I don't agree with everything Brinkley writes ("You're better off building a fire by the side of the road than trying to reclaim one of these hard-luck properties"; "Michael Eastman still needs to photograph your footprints"), but his essay is thought-provoking and ties the photos together in a way the photographs don't do themselves.
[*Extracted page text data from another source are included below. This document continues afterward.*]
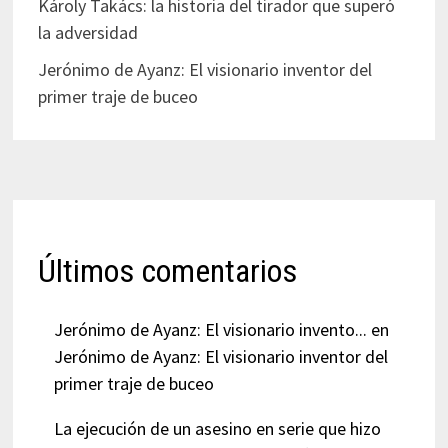
Károly Takács: la historia del tirador que superó
la adversidad
Jerónimo de Ayanz: El visionario inventor del
primer traje de buceo
Últimos comentarios
Jerónimo de Ayanz: El visionario invento...
en
Jerónimo de Ayanz: El visionario inventor del
primer traje de buceo
La ejecución de un asesino en serie que hizo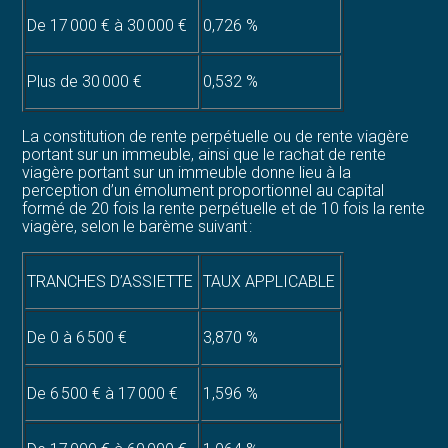
De 17 000 € à 30 000 €
0,726 %
Plus de 30 000 €
0,532 %
La constitution de rente perpétuelle ou de rente viagère
portant sur un immeuble, ainsi que le rachat de rente
viagère portant sur un immeuble donne lieu à la
perception d’un émolument proportionnel au capital
formé de 20 fois la rente perpétuelle et de 10 fois la rente
viagère, selon le barème suivant :
TRANCHES D’ASSIETTE
TAUX APPLICABLE
De 0 à 6 500 €
3,870 %
De 6 500 € à 17 000 €
1,596 %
I will use Brinkley's voice to make a final critique of Eastman. Brinkley writes "There are no Tennessee waltzes or Texas two-steps vibrating out of these juke joints, no 'Happy Trails' to close out the day at the music hall." I disagree. There's a photo of the interior of the Broken Spoke, a honky tonk music venue in Austin Texas (p44) across from a photo of an unnamed "Dance Hall" (also in Austin, Texas). The Broken Spoke is indeed still very active and heralded venue, and the photo of the "Dance Hall" looks like a nicely upkept place as well. Austin, Texas loves Americana and to say these photos are part of a Vanishing America is simplistic. People are still living this every day (in this case, probably every weekend). The aesthetic might be different than "the norm" (of non-Austin locales), but that doesn't make it Vanished. In fact, these photos indicate that this culture is CURRENT. These photos, and several others, show that along with the REAL photos supporting Eastman's hypothesis, there are photos supporting Eastman's own aesthetic experience of buildings and status quo. Overall, not only is Vanishing America a nostalgic experience, it's a nostalgic experience of Eastman's own thoughts and assumptions, many of which are stereotypical and simplistic.